» Problem requirements: Please copy every one of the rows below word for word, leaving the pictures out of your answer.

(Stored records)
• • • •
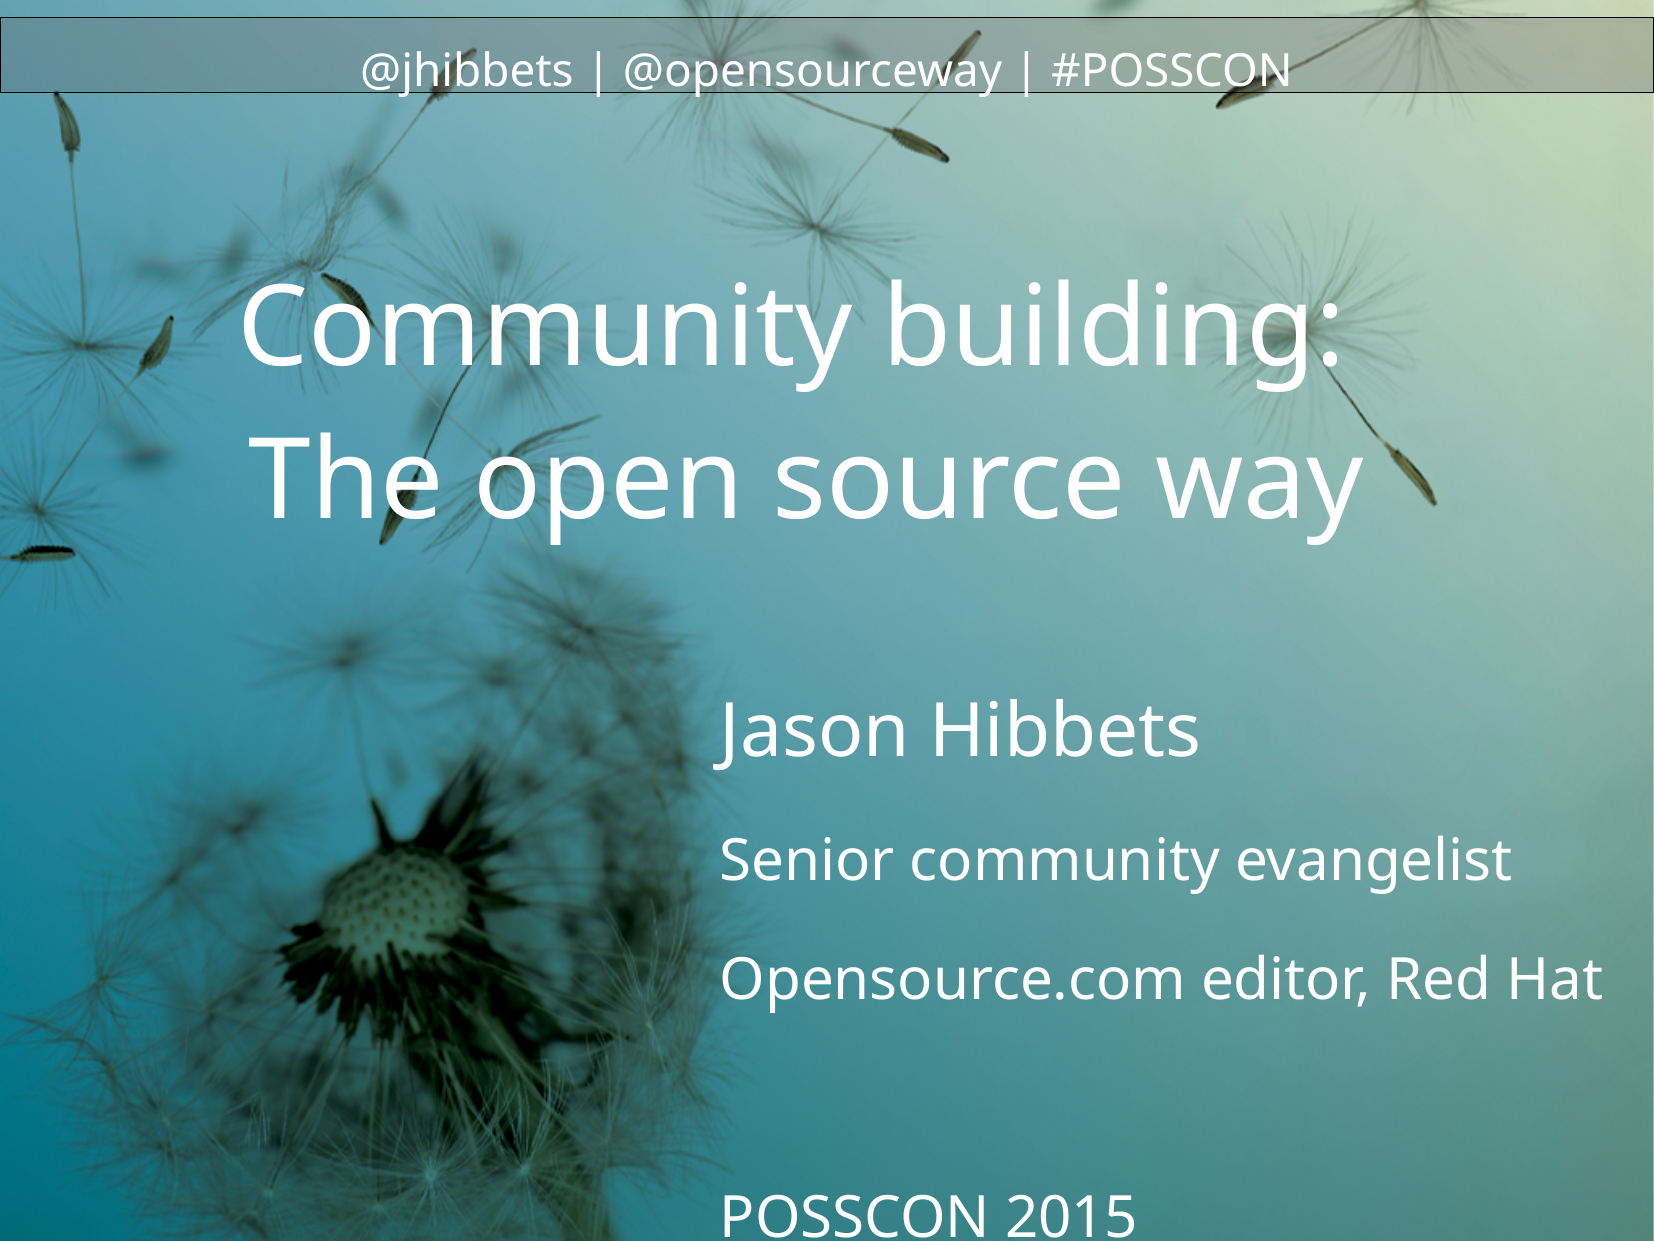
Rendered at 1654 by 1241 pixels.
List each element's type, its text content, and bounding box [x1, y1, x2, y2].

text_box Community building: The open source way [41, 237, 1572, 479]
picture [0, 93, 1654, 1241]
picture [0, 0, 1654, 17]
text_box Jason Hibbets Senior community evangelist Opensource.com editor, Red Hat POSSCON 2015 April 14, 2015 [705, 618, 1651, 1146]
• • • •
» Task output:
Rendered at 1654 by 1241 pixels.
List each element's type, its text content, and bounding box [x1, y1, x2, y2].

text_box Community building: The open source way [41, 237, 1572, 479]
picture [0, 93, 1654, 1241]
picture [0, 0, 1654, 17]
text_box Jason Hibbets Senior community evangelist Opensource.com editor, Red Hat POSSCON 2015 April 14, 2015 [705, 618, 1651, 1146]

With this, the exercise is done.